The substantial number of N-factors and depth factors present in the literature underscores the ongoing efforts to refine bearing capacity equations. Upon examining the classical methods and various methods included in design standards, the following observations can be made:

• While Vesic’s original method demonstrates commendable accuracy and consistency across various conditions, it underscores an inherent need for adaptive approaches that further refine predictive capabilities, especially in soil conditions and footing scenarios not covered by traditional methods.

• Terzaghi’s method, although providing a solid foundation for bearing capacity predictions, lacks the depth factor integration for varying soil conditions and footing types.

• The observed variability in Meyerhof’s original method and the limitations in Hansen’s original method serve as clear indicators that despite the strengths of classical methods, there is a pressing need for refined approaches that can provide more accurate, consistent, and reliable predictions.

• Design Standards Methods (EN1997:2004, GEO, AASHTO, FHWA, and API) generally show challenges with accuracy and consistency. Vesic’s original method typically offers better outcomes in these aspects.

• IS6403 method shows considerable variability in its performance, with potential misalignments in predictive fit under rigid footing conditions.

• The superior performance of EN1997:2023 compared to existing methodologies and standards illustrates the substantial advantages that can be achieved with methodological enhancements.

From this study, it becomes clear that incorporating a unified depth factor into the classical methods of Terzaghi, Meyerhof, Vesic, and Hansen significantly enhances the utility and accuracy of these traditional models. Instead of depending on the specific depth factors originally associated with each method, the use of a single, unified depth factor, applicable under various conditions and across all methods, represents a substantial advancement. This innovation achieves compatibility with both flexible and rigid footings and adeptly handles both associated and non-associated flow rules (\(\psi =\varphi\) and \(\psi =0\)), thereby streamlining the application of bearing capacity equations without sacrificing accuracy.

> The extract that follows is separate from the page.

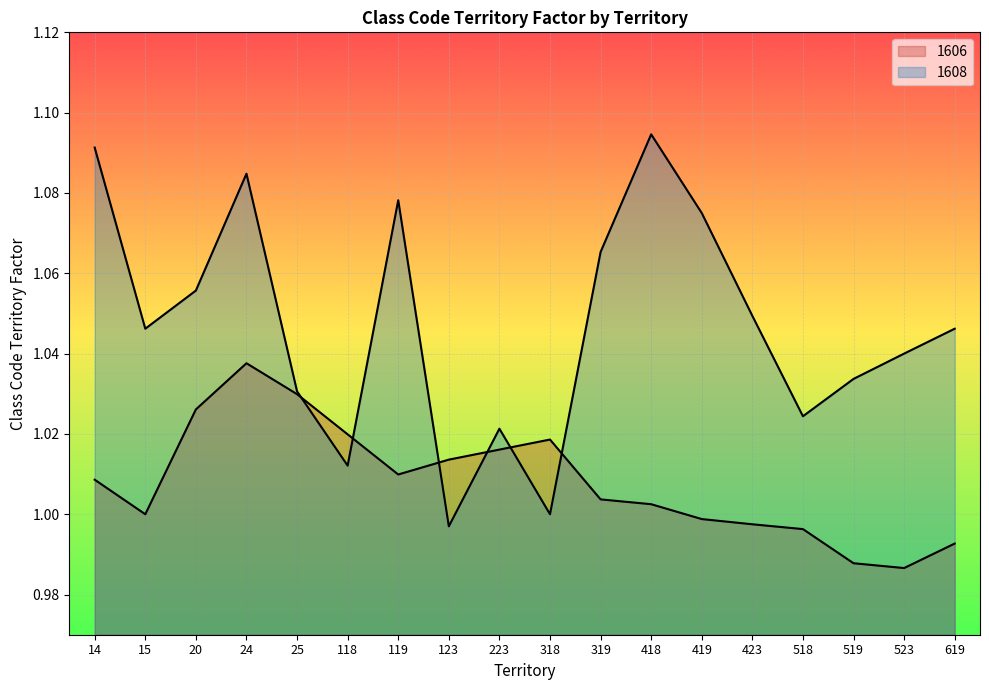

Where is the first local maximum for 1606?

24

Key enhancements and insights from the present study include:

• Universal depth factor efficiency: The introduction of a universal depth factor remarkably improves the application of bearing capacity equations, offering a more efficient solution. This approach effectively mitigates potential inaccuracies that may arise from the oversimplifications inherent in classical methods or from modeling errors.

• Enhanced prediction accuracy: Utilizing a unified depth factor greatly enhances the accuracy of bearing capacity predictions across various footing types and soil conditions. Its consistency with finite element analysis outcomes highlights the factor’s capability in correcting inaccuracies related to embedment depth and failure mechanism assumptions.

• Streamlining engineering practices: Implementing a single depth factor simplifies foundation design processes, offering a more direct and accurate method for bearing capacity estimation.

• Validation through finite element analysis: The effectiveness of this approach is corroborated by thorough comparisons with finite element analysis results, demonstrating its robustness and reliability under diverse conditions.

These enhancements highlight the significant advantages of applying a unified depth factor to classical bearing capacity methods. This approach not only simplifies the methodology but also ensures a high degree of accuracy and practical applicability.